Mr. Nash said he has no doubt about the place for wind power in energy plans, but the prospect of a rash of such small generators worried him.
“I am definitely opposed to covering the Island with small generators, rather than having clustered large ones,” he said.
He remains opposed to Morning Glory Farm’s plan to build a turbine.
It would take 180 small 10kW turbines, such as the one already up at the regional high school, to generate as much power as just one unit the size Tisbury or Mr. Nelson’s farm concept call for.
But conservation-minded individuals remain eager to do it themselves, especially given the slow and uncertain movement of plans for larger-scale generation.
On the federal level, on Earth Day this week, President Obama traveled to Iowa to speak about government commitment to offshore wind power.
Closer to home, the Farm-School Wind Turbine concept is centered around a Mass Technology Collaborative grant that went to Northern Pines Farm in Vineyard Haven, aided by Mr. Nelson.
“We’re working on putting up the met tower. Once that’s up we can move forward with assembling all the pieces, and that will include finding farmers that want to partner in creating the farm-to-farm connection,” he said, adding: “And we’re working with Senator O’Leary and Representative Madden on the legislative side, to be able to connect the farms to schools.”
He said a new regulatory regime is being developed by the state Department of Public Utilities.
“What’s amazing,” he said, “is that the final draft regulations that the power companies
have presented to the DPU permit this CSA concept.
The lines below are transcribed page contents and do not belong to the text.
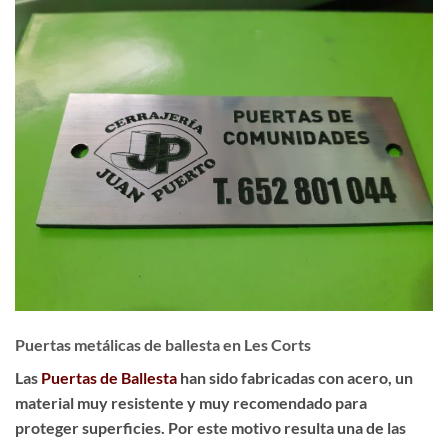
Puertas metálicas de ballesta en Les Corts
Las
Puertas de Ballesta
han sido fabricadas con acero, un
material muy resistente y muy recomendado para
proteger superficies. Por este motivo resulta una de las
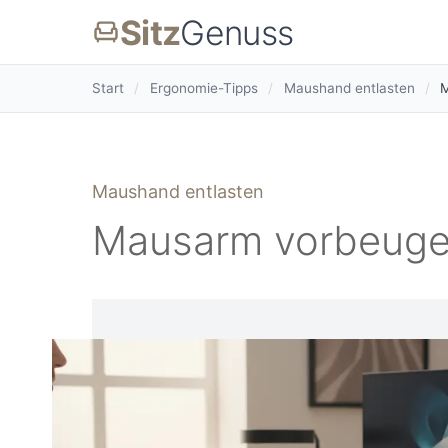
Sitz
Genuss
Start
/
Ergonomie-Tipps
/
Maushand entlasten
/
M
Maushand entlasten
Mausarm vorbeugen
“They are not creating any limitations regarding to whom a turbine owner may transfer power. They’re not seeking to restrict the ownership of the turbine . . . and the owners of the turbine would have the ability to assign power to any other account that they wish.”
The importance of this? Consider the location of Northern Pines and Thimble farms.
Thimble Farm, because of its proximity to the airport, cannot put up turbines. But Northern Pines, near the end of Lake Tashmoo, faces no such restriction.
The Northern Pines turbine could generate enough power for two or more farms, and direct that power, at an agreed price, via the NStar grid, at no extra distribution charge.
“The grid then becomes like a virtual battery — you generate power and put it in, and then decide to whom you provide it and at what cost,” Mr. Nelson said.
Then it becomes a matter of finding customers who will agree to buy the power over a set period of time, so money can be raised to build the turbines.
“And that,” said Mr. Nelson, “is where the farm-to-school bit becomes so important, because schools are such a wonderfully stable customer. Farming is somewhat of a risky venture, and we would imagine that a bank would look more favorably on a school as a customer.”
There are still many legalities to sort out.
Mr. Nelson has received a letter from the Department of Agriculture supporting the plan to supply power to Thimble Farm from Northern Pines.
But that arrangement is a purely agricultural. Distribution of power for nonfarm use raises the inevitable question about when a farm stops being a farm and becomes an electricity company.
Mr. Nelson said he met with the state Commissioner of Agriculture.
“He was adamant that Massachusetts farmers do not leave farming to become electricity generators. The minute you do that you lose the farm structure status for the wind turbine [which allows turbines by right], and that’s a critical distinction,” he said.
But ultimately, he hopes it could be possible for people who buy shares through a Community Supported Agriculture program to also be assigned cheaper power.
“It might be stretching the point, but you would have to say the CSA members would have to have a contractual deal with the farmer which says ‘I am buying your vegetables, I have a contract with a farm.’
And it furthers the cause of agriculture. “That could be a huge stimulus for people to join,” Mr. Nelson said.
And so the discussion continues. To that end, the Vineyard Energy Project will host an energy forum at the Katharine Cornell Theatre in Vineyard Haven on Friday, May 1 at 3 p.m. The public is encouraged to attend.